At the AAMA Western Region 2019 Winter Summit, Sean Paisan, an attorney specializing in OSHA matters with labor and employment law firm Ogletree Deakins, discussed safety compliance in the state of California and offered tips on dealing with Cal/OSHA. Paisan offered advice for those who are met with an incident and suggested knowing one’s rights before anything ever occurs, if it does.
First, per Paisan, a company must report any serious work-related injury, illness or death of an employee within eight hours. A serious injury is defined as that requiring inpatient hospitalization for more than 24 hours “for other than medical observation” or involving permanent disfigurement or amputation. It is advisable for the company to send someone to the hospital to find out the condition of the employee. Moreover, employers should not rely on “medical observation” as an explanation for late reporting.
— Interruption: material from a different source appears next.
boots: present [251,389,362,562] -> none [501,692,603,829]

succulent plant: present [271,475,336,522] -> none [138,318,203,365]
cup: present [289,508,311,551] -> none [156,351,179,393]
In the event of an on-site inspection, Paisan said companies are advised to establish a point person, call their attorney and conduct supervisor interviews with counsel present. Employees should be advised of their rights regarding voluntary interviews, specifically that they can choose to be interviewed alone, have counsel and/or someone from management present or decline to be interviewed at all.
When documents are requested, the deadline to respond is usually within three to five days, although an extension can be requested. However, keep in mind that Forms 300 (Log of Work-Related Injuries and Illnesses), 300A (Summary of Work-Related Injuries and Illnesses) and 301 (Injury and Illness Incident Report) must be kept up to date and submitted within four business hours of an OSHA request.
An Illness and Injury Prevention Program (IIPP) is not the same as a Safety Program. An IIPP should be a short document addressing the required core elements.
- responsibility (who implements the program)
- compliance (means by which employees comply)
- communication (ways the company informs its employees)
- hazard assessment (procedures for identifying hazards including periodic inspections)
- hazard correction (procedure for correcting unsafe conditions and records of actions taken maintained for at least one year)
- training (be sure to include the name of the training provider and keep records such as sign-in sheets for at least a year)
- accident investigation procedures
- record keeping
“Don't put safety requirements in your program that you don't follow. If you do, it becomes your law,” Paisan warned. Otherwise, companies can be cited for not following their own rules.
Receipt of a Notice of Intent (form 1BY) means that the Department of Occupational Safety and Health (DOSH) has already decided to issue a serious citation and the employer’s response requires an admission that a violation exists. The response can only challenge the classification of the citation and can be used at a trial. Paisan recommended that no response be submitted.
If a company plans to appeal a citation, an attorney should be retained, said Paisan. Employers have 15 working days from the date of the citation to enter the appeal.